Benny Lynch was thought to have stayed at one time above the Clutha Bar. I am a huge fan of Benny Lynch, Scotland's first world boxing champion and think the mural is a great tribute to the man. There is a campaign to have a statue built in the city to remember him. I have previously written about Benny Lynch and if you want to find out more about him please have a look here

Benny Lynch
Just around the corner from here, up a lane on the Trongate is a Spaceman by Ali Wyllie adding a splash of colour here. 

Spaceman by Ali Wyllie/ Recoat
One of the most spectacular new murals is at the top of High Street, not far from the cathedral. The location gives a clue to the story in the image itself. St Mungo is the patron saint, and founding father, of Glasgow. The Glasgow coat of arms with the tree, the bell, the bird and the fish with a ring in its mouth represents stories in the life of St Mungo. St Mungo's old master, St Serf had a tame robin which was accidentally killed by some of his followers, who blamed St Mungo. Mungo took the bird in his hands and praying over it it came back to life. So here you have, in modern day guise, this story told by the mural, with the figure of the man with a halo behind him. Another spectacular work by Glasgow based, Australian artist called Smug
High Street mural, Glasgow, by artist Smug

The work by Smug is scattered all through the city, and once you start spotting it, you can see it everywhere, such as under this staircase beside Kelvinbridge subway station. This looks like a relative of the squirrel he painted on Ingram Street (see above). 

Smug squirrel and skull
As I zig-zagged through town I passed this panda on Gordon Lane, just outside The Lighthouse building, another work by Klingatron. 

Panda on Gordon Lane
Just up Mitchell Lane from their floating taxi, Rogue One and Art Pistol have created this image of "Wind Power", with a dandelion clock blowing mini wind turbines. Then along at John Street there is another work by Rogue One, his Hip Hop marionettes. 

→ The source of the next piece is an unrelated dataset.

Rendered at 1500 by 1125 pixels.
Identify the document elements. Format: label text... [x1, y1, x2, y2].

Rogue One mural, Wind Power

Next I took a turn up towards Springburn, in particular to Cowlairs. This mural was harder to locate than I thought, with its back turned to the main road. Just off Keppochhill Road, looking south towards Sighthill Cemetery from Endrick Street this fantastic depection of a steam train powering up the Cowlairs incline is one of my favourites. Another work by Rogue One, this remembers the Cowlairs railway works which produced locomotives, carriages and trains here from 1842 to 1968. Cowlairs also produced 200,000 bearing shells for Rolls Royce Merlin engines during the Second World War. Like the nearby St Rollox Railway Works nothing now remains of this industry and when these jobs left town, nothing locally replaced them. 

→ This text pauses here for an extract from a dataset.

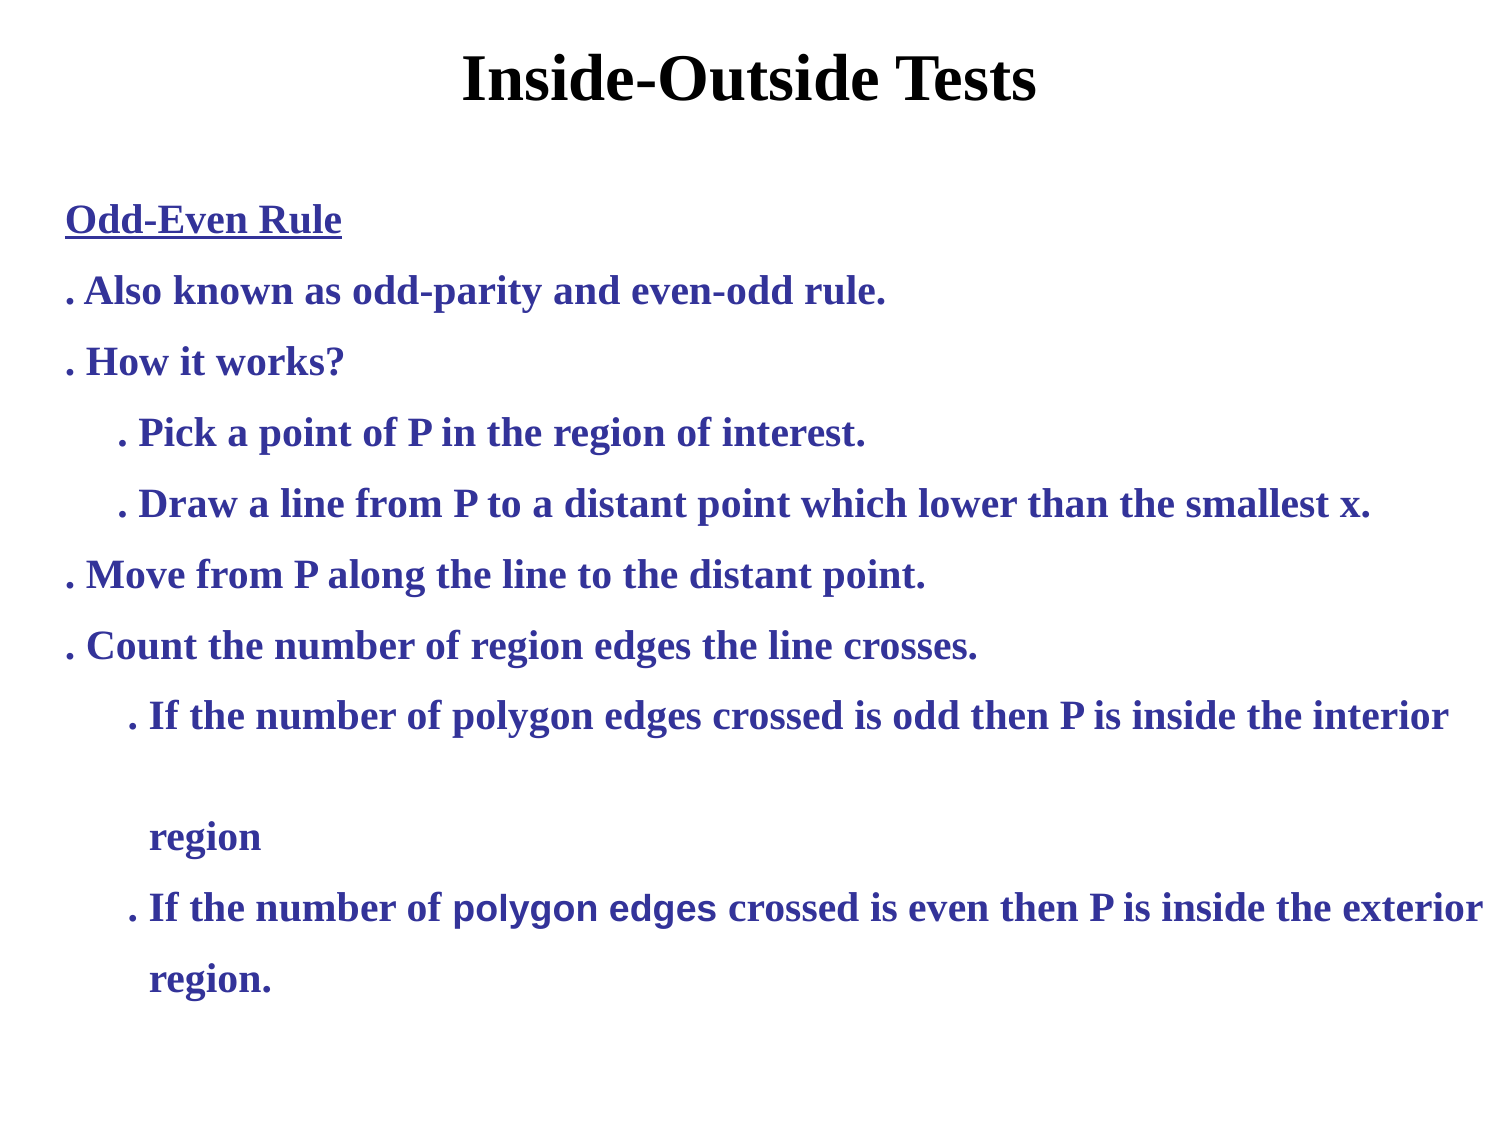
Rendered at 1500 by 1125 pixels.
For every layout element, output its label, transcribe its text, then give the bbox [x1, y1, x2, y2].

text_box Odd-Even Rule . Also known as odd-parity and even-odd rule. . How it works? . Pick a point of P in the region of interest. . Draw a line from P to a distant point which lower than the smallest x. . Move from P along the line to the distant point. . Count the number of region edges the line crosses. . If the number of polygon edges crossed is odd then P is inside the interior region . If the number of polygon edges crossed is even then P is inside the exterior region. [50, 184, 1500, 1009]
title Inside-Outside Tests [0, 29, 1500, 174]
text_box [0, 174, 1500, 400]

I also particularly liked this one here, as in Alasdair Gray's Lanark the main character, Duncan Thaw, goes slowly mad whilst painting an elaborate mural in a church in Cowlairs.

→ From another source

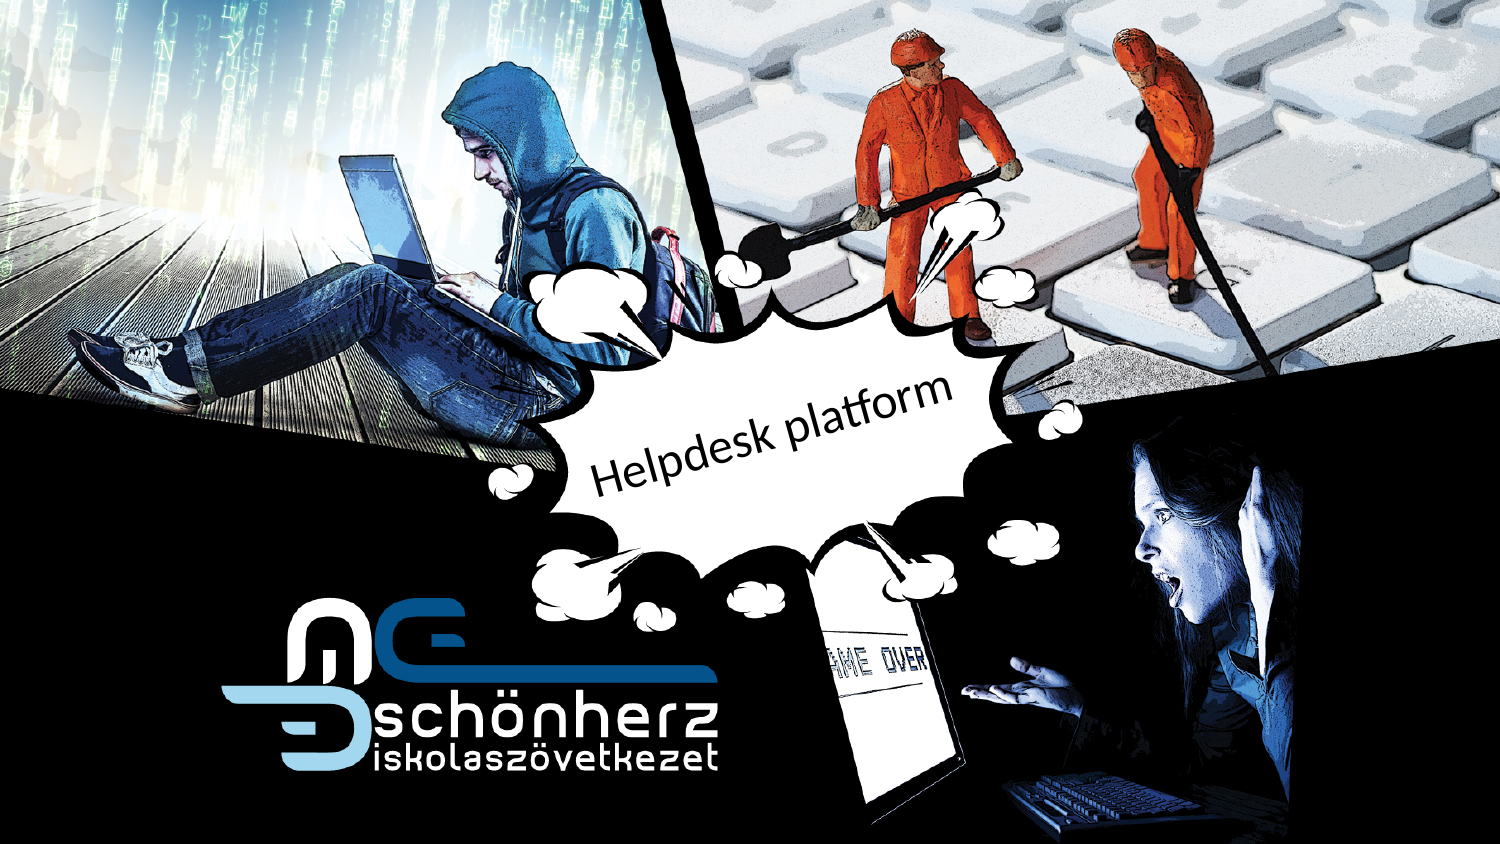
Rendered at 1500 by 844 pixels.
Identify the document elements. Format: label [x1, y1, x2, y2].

list [0, 0, 1500, 844]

Cowlairs Incline mural, by Rogue One
Next, as I headed homewards I passed a couple of older murals that I missed first time around. First up in Possil at the top of Saracen Street there is a mural to commemorate the lost indsutries here, which I wrote about recently. When I came down Maryhill Road previously looking for murals I caught the one on the northern wall of Maryhill Community Central Halls, but completely forgot about the one on the southern wall. The phoenix rising from the flames represents the Phoenix Ironworks which used to occupy a site on Garscube Road, but also Maryhill rising again from the ashes of industrial decline and demolition. (Insert Partick Thistle reference here)

Phoenix on Maryhill Road
Seen through the back window of Hillhead Library, this mural is on the back wall of The Western Baths Club, on Burgh Lane (reflecting the fact that the library sits on the site of the old Hillhead Burgh Halls site). It is by Leo, and features the baths building itself.

Back of the Western Baths Club, near Byres Road
I know that there are plenty of others that I may have missed, and many new ones will appear. Keep looking up and look out for them.